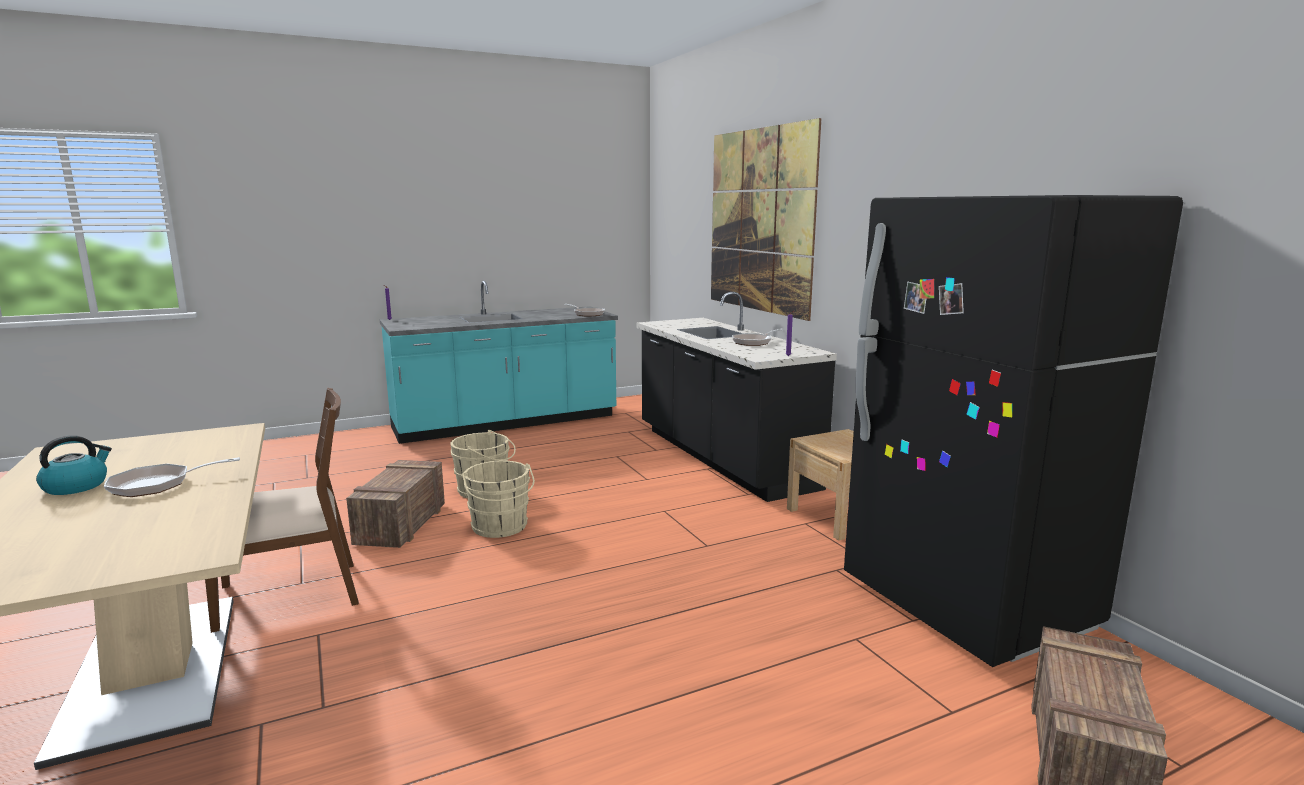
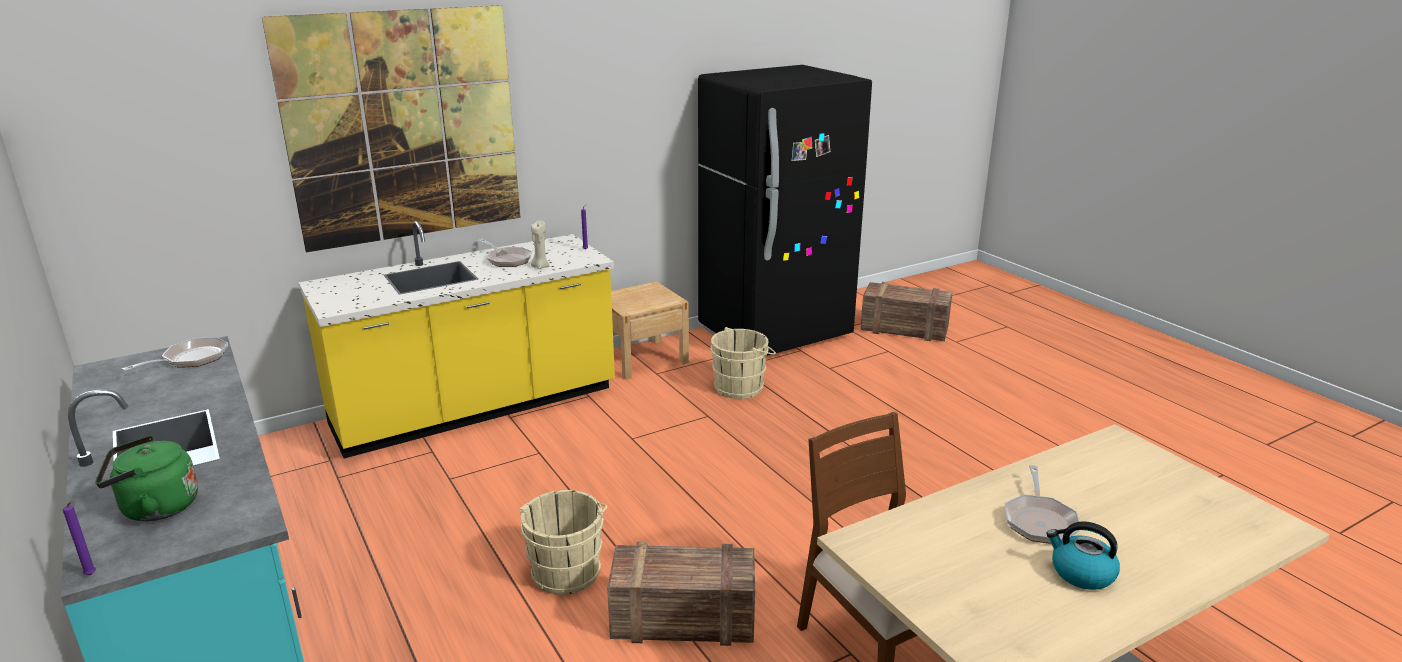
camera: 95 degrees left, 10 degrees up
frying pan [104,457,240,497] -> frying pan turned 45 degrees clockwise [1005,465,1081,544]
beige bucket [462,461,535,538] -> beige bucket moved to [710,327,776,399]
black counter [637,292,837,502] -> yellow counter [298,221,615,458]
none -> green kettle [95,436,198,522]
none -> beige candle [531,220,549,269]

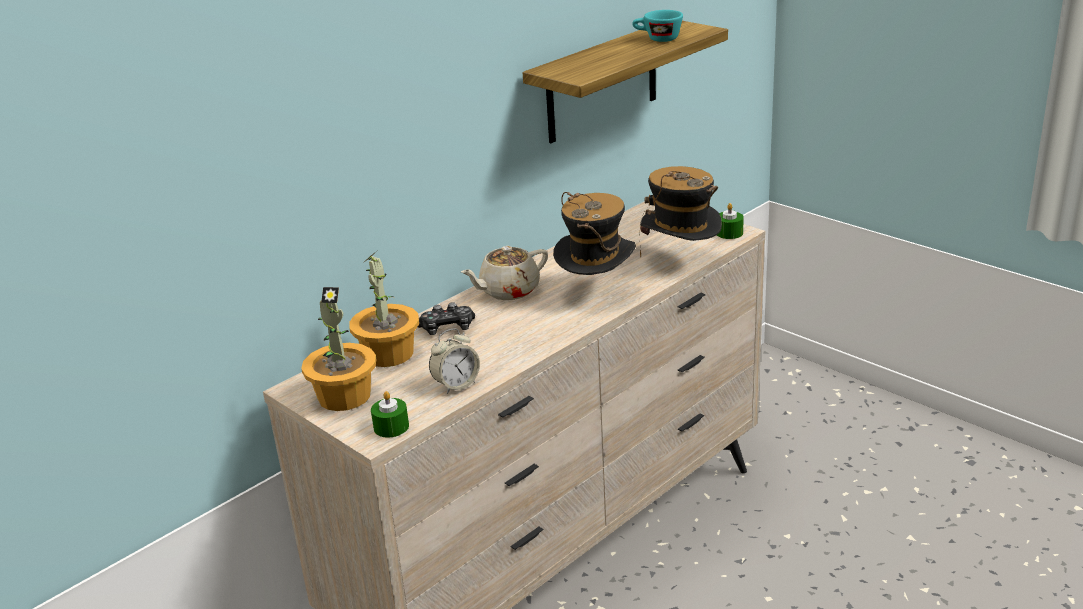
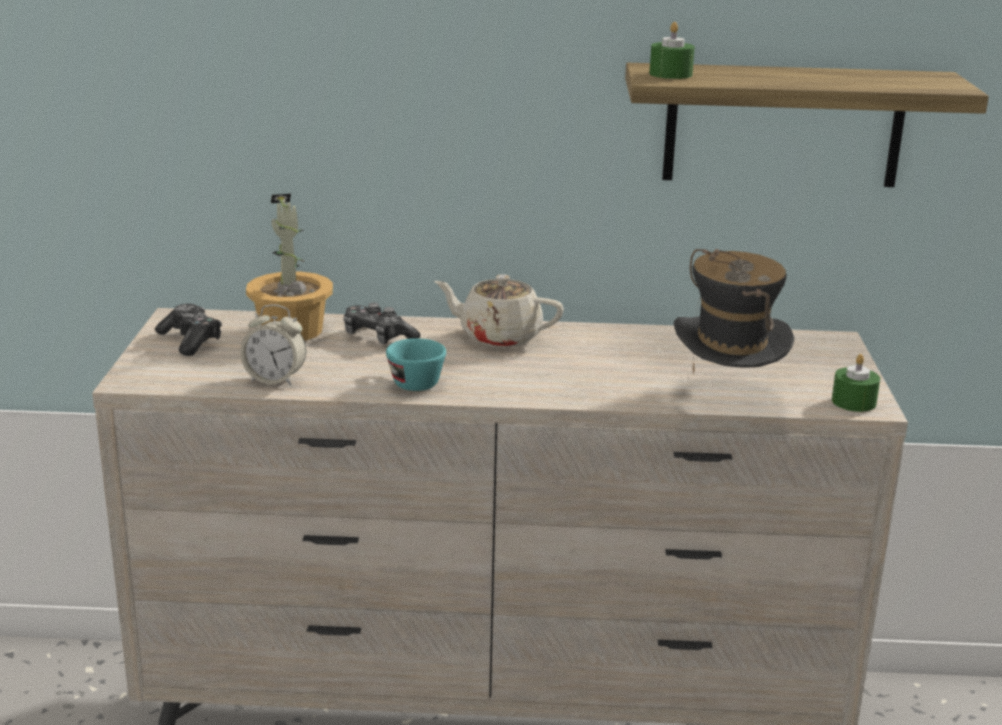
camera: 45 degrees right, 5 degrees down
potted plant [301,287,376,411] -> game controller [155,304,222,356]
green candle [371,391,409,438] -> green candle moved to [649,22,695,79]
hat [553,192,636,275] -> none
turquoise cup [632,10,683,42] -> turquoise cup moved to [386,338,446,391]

+ + +

● BRIEF: Read through the listing and copy each line in which the word "green" occurs.

● FINISHED EXERCISE:
none -> green kettle [95,436,198,522]
green candle [371,391,409,438] -> green candle moved to [649,22,695,79]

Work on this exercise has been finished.